The Atlantic ran an excellent piece titled, “The Irrational Consumer: Why Economics Is Dead Wrong About How We Make Choices.” If you have ten minutes, it’s worth reading, but I’ve summarized five key takeaways:
- Too much choice stops the decision-making process cold. It’s counterintuitive because people say they want abundant choice, but when presented with too many options, the research (which now includes conclusive fMRI brain scans) clearly shows that consumers simply don’t decide. In the fast food arena, In-N-Out Burger is a great example. The simplicity of the chain’s offerings speeds customer choice, reduces operational friction, and has helped make the brand wildly popular.
- People look for reassurance when making decisions. They rely on mental shortcuts, which include cues from friends and family; guarantees; and expert opinions to relieve themselves of the burden of the deep processing required for more involved decisions. When marketers use tactics that offer customers these kinds of shortcuts, they’re more successful.

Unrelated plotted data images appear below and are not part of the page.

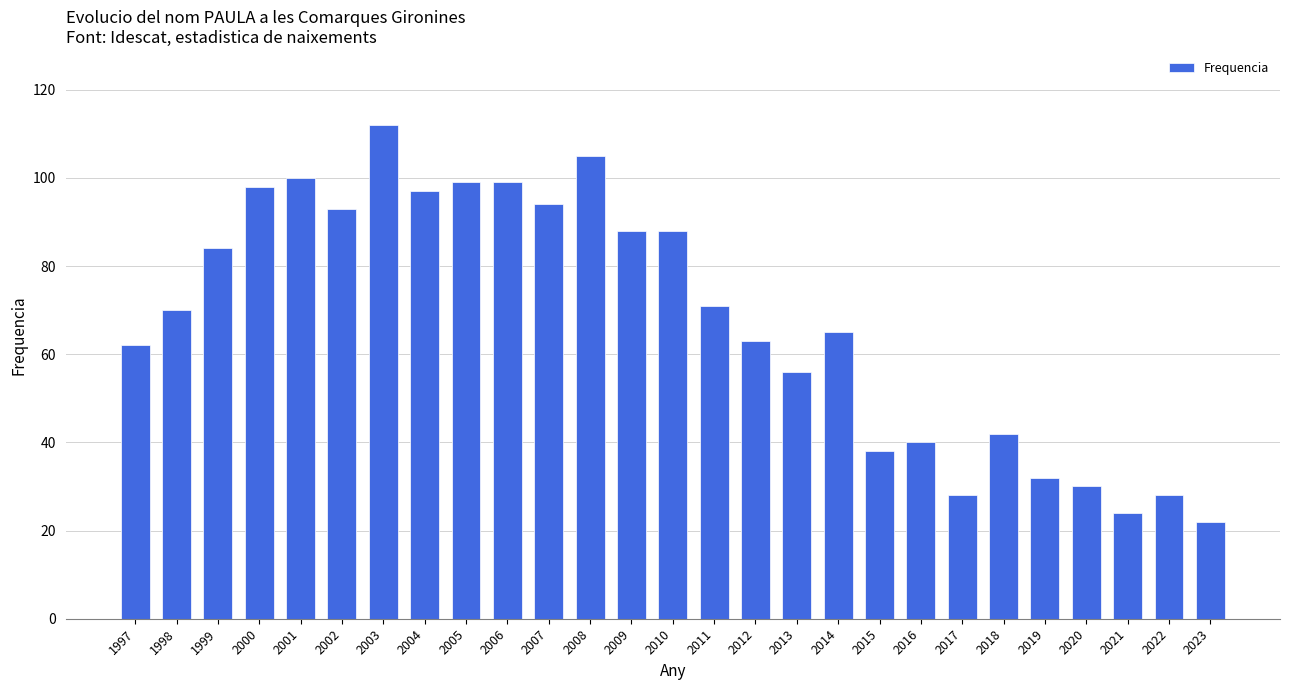

The chart shows a value of 20 at 2015. True or false?

False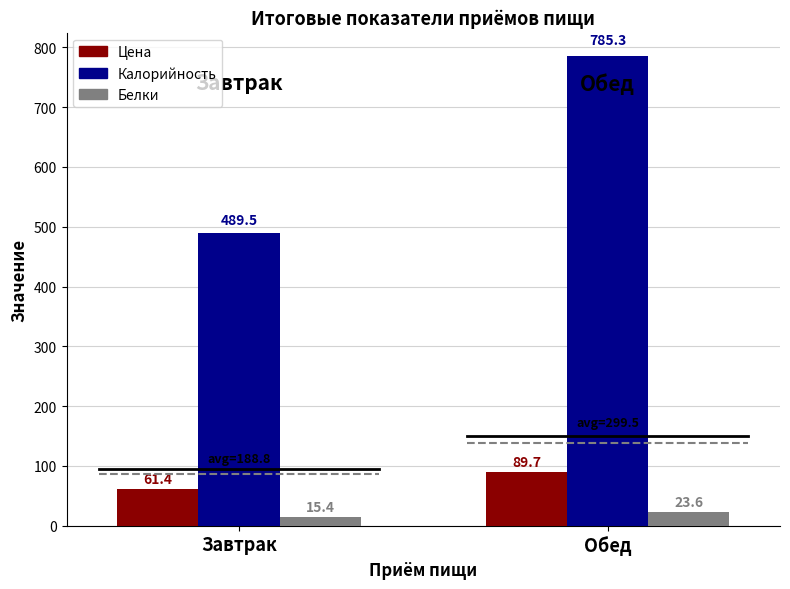

Reading right to left, transcribe all the data shown in this chart.

Цена: Обед=89.7	Завтрак=61.4
Калорийность: Обед=785.3	Завтрак=489.5
Белки: Обед=23.6	Завтрак=15.4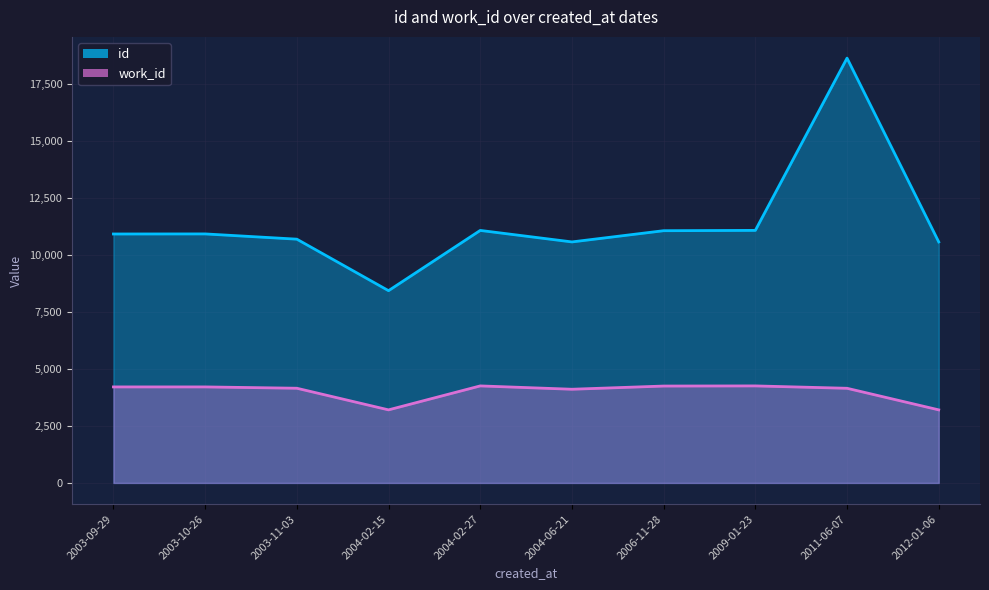

Reading left to right, list all the values displayed in this chart.

id: 2003-09-29=10913	2003-10-26=10916	2003-11-03=10686	2004-02-15=8428	2004-02-27=11069	2004-06-21=10565	2006-11-28=11057	2009-01-23=11071	2011-06-07=18622	2012-01-06=10565
work_id: 2003-09-29=4209	2003-10-26=4209	2003-11-03=4151	2004-02-15=3203	2004-02-27=4253	2004-06-21=4107	2006-11-28=4247	2009-01-23=4253	2011-06-07=4149	2012-01-06=3203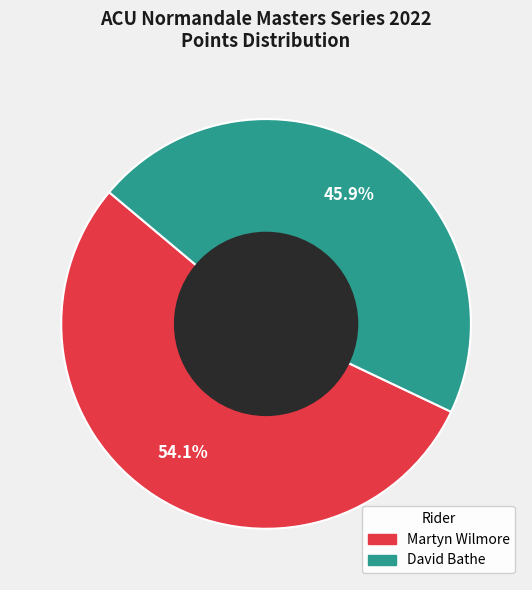

What percentage is the David Bathe slice, to the nearest percent?

46%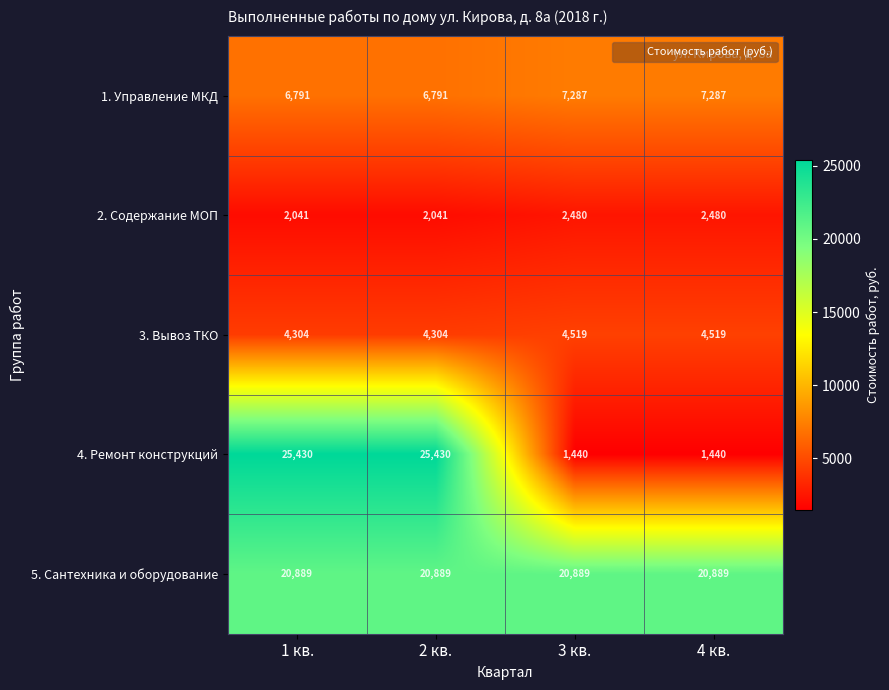

The 4. Ремонт конструкций series shows 34498 at 1 кв.. True or false?

False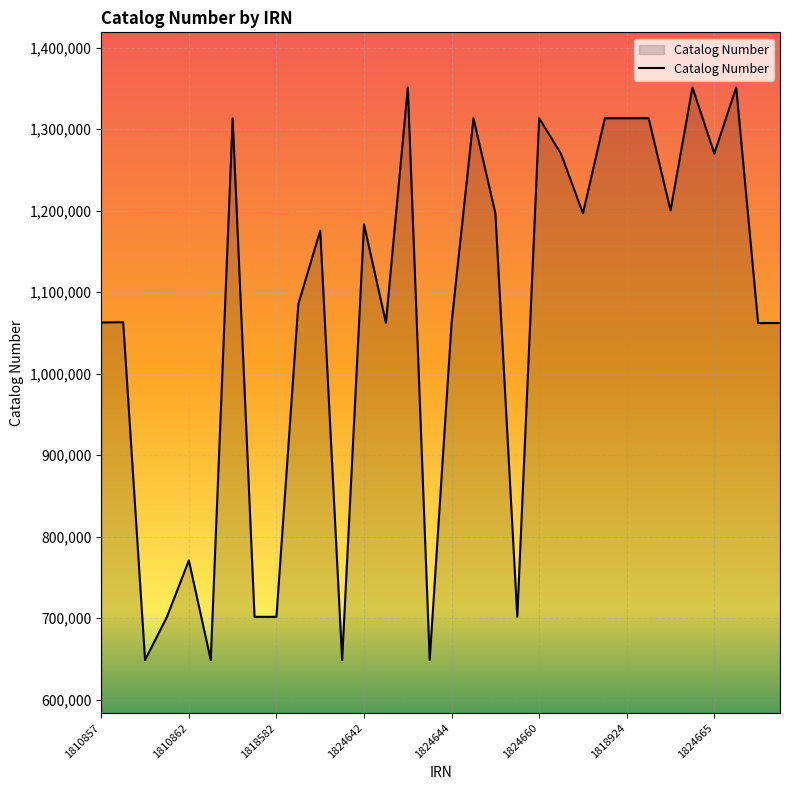

What is the maximum value shown in the chart?

1351373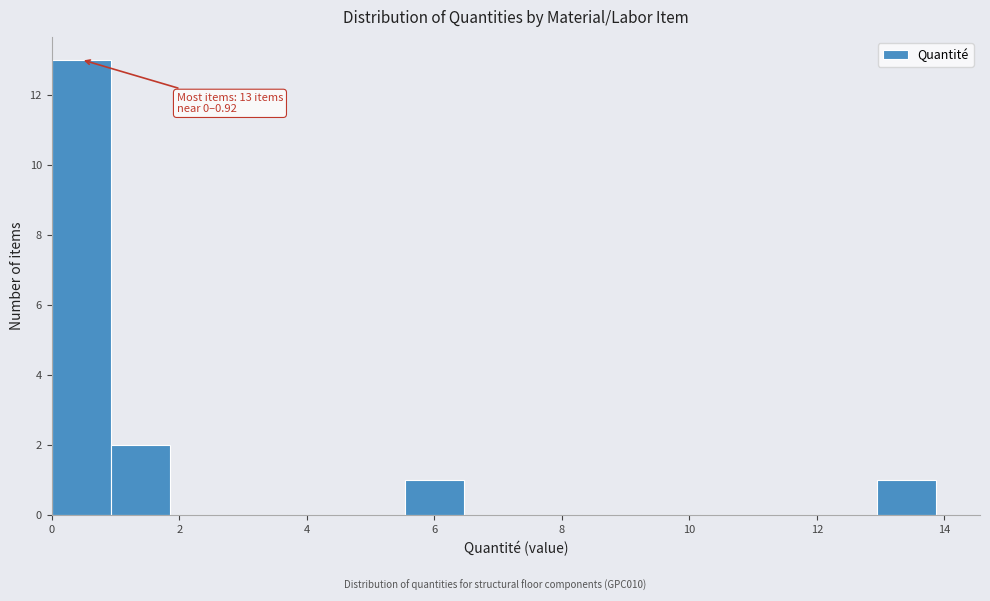

Over which range of the x-axis is the bar tallest?

0.0 to 1.0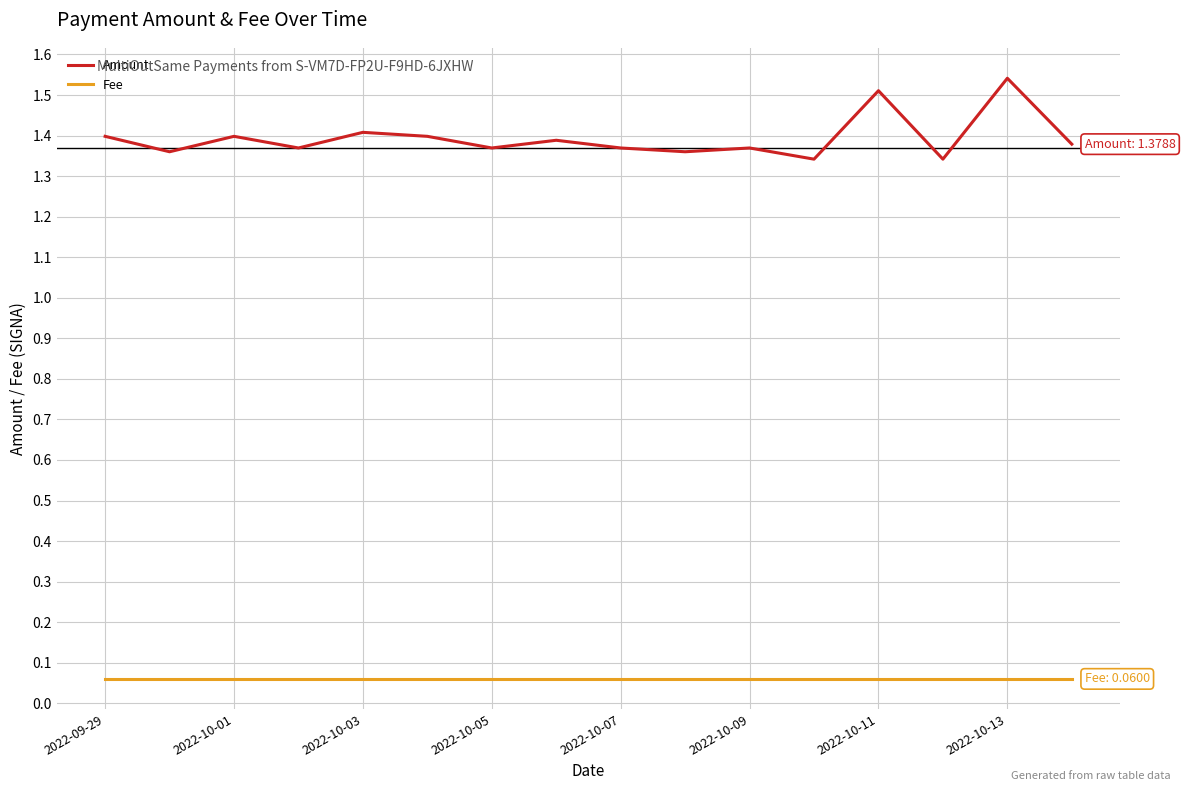

Which series has the largest total across all categories?

Amount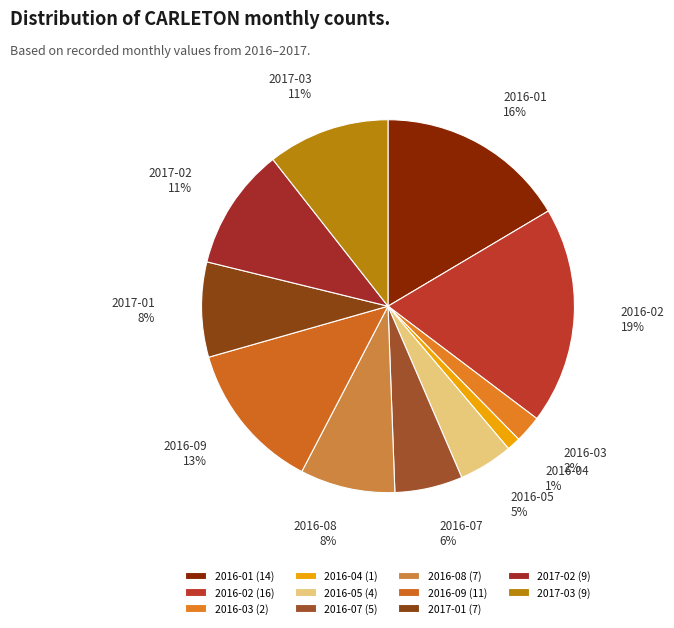

To the nearest percent, what is the average slice percentage?

9%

- The “availability bias” is one of the keys for successful marketing. Based on all the media coverage of firearms recently, it’s easy to believe that every stranger we meet is packing heat. That’s a perfect example of the “availability bias.” The more pervasive and consistent a message is, the more credible we find it. Consistent promotion is critical for creating this effect for brands. The number of store locations, media weight, and amount of press coverage all contribute to making a marketer’s message “available” to consumers. Positive familiarity creates affinity and credibility for a brand, which leads to preference.
- Bargains are always appealing. This may seem obvious, but many marketers forget this basic tenant. JCPenney is a prime example. CEO Ron Jonson’s ill-informed decision not to move away from sales in favor of everyday low pricing was devastating for the company. In fact, Penney’s is one of the brands pundits say will disappear at the end of 2013 if the course is not changed. Packing promotions to preserve margin while leveraging the appeal of bargains is more art than science, but there’s no denying its effectiveness
- People don’t like to wait. Again, it seems obvious, but anything marketers can do to simply facilitate and speed access to the things customers want will improve results.
If you’re interested in diving deeper into the subject, a great place to start is with the work of Nobel Prize-winning psychologist Daniel Kahneman and his latest book,Thinking Fast, And Slow. For a quicker, more digestible look at these and related topics, check out, Brainfluence: 100 Ways To Persuade And Convince Consumers With Neuromarketing by Roger Dooley.